The script bipinajith provided strips the trailing spaces by using the default value of IFS while reading lines from Patterns.txt. The awk script Scrutinizer provided stripped the trailing space by using the default field separator in awk.

I was working on an awk script similar to Scrutinizer's script, but I was using FS = " [|] " to simplify the output line. It took me a while to realize that my script was failing due to the trailing spaces in your list of patterns.

The trailing space might came wich I copying & paste those here. Sorry for that.
Due to these constraints, I want to remove the dependecy on Patterns.txt and updated the same before your post.

Thanks.

Don_Cragun · January 24, 2013, 3:25pm

For your new problem, try:

awk 'BEGIN {FS = OFS = "|" }
{       match($2, /P.. /)
        f2 = " " substr($2, RSTART, RLENGTH)
        match($2, / Q../)
        f3 = substr($2, RSTART, RLENGTH) " "
        match($2, /E.. /)
        f4 = " " substr($2, RSTART, RLENGTH - 1)
        print $1, f2, f3, f4
}' Sample2.txt

As always, if you're using a Solaris/Sun OS system, use /usr/xpg4/bin/awk or nawk instead of awk .

karumudi7 · January 26, 2013, 4:51am

don cragun:

For your new problem, try:
awk 'BEGIN {FS = OFS = "|" }
{       match($2, /P.. /)
   f2 = " " substr($2, RSTART, RLENGTH)
   match($2, / Q../)
   f3 = substr($2, RSTART, RLENGTH) " "
   match($2, /E.. /)
   f4 = " " substr($2, RSTART, RLENGTH - 1)
   print $1, f2, f3, f4
}' Sample2.txt
As always, if you're using a Solaris/Sun OS system, use /usr/xpg4/bin/awk or nawk instead of awk .

Thanks it worked, can u please let me know the functionality. First time I am using match,RSTART & RLENGTH functions.

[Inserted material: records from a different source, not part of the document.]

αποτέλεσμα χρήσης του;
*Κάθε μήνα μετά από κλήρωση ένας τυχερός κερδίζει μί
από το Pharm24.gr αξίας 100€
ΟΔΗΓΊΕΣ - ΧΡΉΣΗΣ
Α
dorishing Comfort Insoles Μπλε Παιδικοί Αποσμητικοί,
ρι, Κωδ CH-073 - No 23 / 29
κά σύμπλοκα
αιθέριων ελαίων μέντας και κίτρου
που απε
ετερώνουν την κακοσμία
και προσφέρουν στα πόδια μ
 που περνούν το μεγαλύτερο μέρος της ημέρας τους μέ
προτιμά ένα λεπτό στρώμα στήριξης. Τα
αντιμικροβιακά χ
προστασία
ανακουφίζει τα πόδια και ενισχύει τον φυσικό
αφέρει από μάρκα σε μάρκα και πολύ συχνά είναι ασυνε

Don_Cragun · January 26, 2013, 5:45am

The awk script:

awk 'BEGIN {FS = OFS = "|" }
{       match($2, /P.. /)
        f2 = " " substr($2, RSTART, RLENGTH)
        match($2, / Q../)
        f3 = substr($2, RSTART, RLENGTH) " "
        match($2, /E.. /)
        f4 = " " substr($2, RSTART, RLENGTH - 1)
        print $1, f2, f3, f4
}' Sample2.txt

starts by setting the input and output field separators (FS and OFS) to the <vertical-line> (or pipe) character. So, with your sample data, the 2nd field in each input line always begins with a <space> character.

The match() calls search the string specified by the first argument (in all three cases this is the 2nd field in an input line) for the extended regular expression specified by the 2nd argument, returns the index in that string where the 1st match occurs (or 0 if there is no match) and sets RSTART to the same value. If RSTART is not zero, RLENGTH is set to the length of the substring that matches the ERE. The substring EREs given to these three calls to match() search for a P followed by any two characters followed by a space, for a space followed by a Q followed by any two characters, and for an E followed by any two characters followed by a space character, respectively. (Note that with these EREs, three letter strings found at the end of the line will not be matched since there is no trailing space in those cases; but your requirements explicitly stated that the match was to be to a following space. Note also that if some of your input lines do not have matches for all three of your specified conditions, the results are unspecified and there will be no warning that something didn't match. If this is a concern, you should check the return code from match() and print a diagnostic message if it returns 0.)

The following calls to substr() use the values of RSTART and RLENGTH set by match() to extract the desired output fields (with added leading or trailing spaces) to set f2, f3, and f4 to be the desired 2nd, 3rd, and 4th output fields, respectively.

Note that RLENGTH - 1 is used in the last substr() to eliminate the unwanted trailing space that would appear at the end of the line if RLENGTH had been used instead. With all of the EREs used in these match() calls, RLENGTH will always be 4, but I kept RLENGTH and RLENGTH - 1 rather than 4 and 3 in case you later decide to change the EREs to match different strings.

With OFS set to "|", the print call adds the specified field separators when printing the output lines.